[Start of Attachment]

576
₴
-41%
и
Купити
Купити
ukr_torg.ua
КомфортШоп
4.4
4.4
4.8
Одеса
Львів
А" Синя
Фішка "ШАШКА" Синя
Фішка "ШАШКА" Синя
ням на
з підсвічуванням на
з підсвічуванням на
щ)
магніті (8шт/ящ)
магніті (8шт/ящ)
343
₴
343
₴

[End of Attachment]

# Work order
The records above should be restated word for word in their entirety.

# Your response
576
₴
-41%
и
Купити
Купити
ukr_torg.ua
КомфортШоп
4.4
4.4
4.8
Одеса
Львів
А" Синя
Фішка "ШАШКА" Синя
Фішка "ШАШКА" Синя
ням на
з підсвічуванням на
з підсвічуванням на
щ)
магніті (8шт/ящ)
магніті (8шт/ящ)
343
₴
343
₴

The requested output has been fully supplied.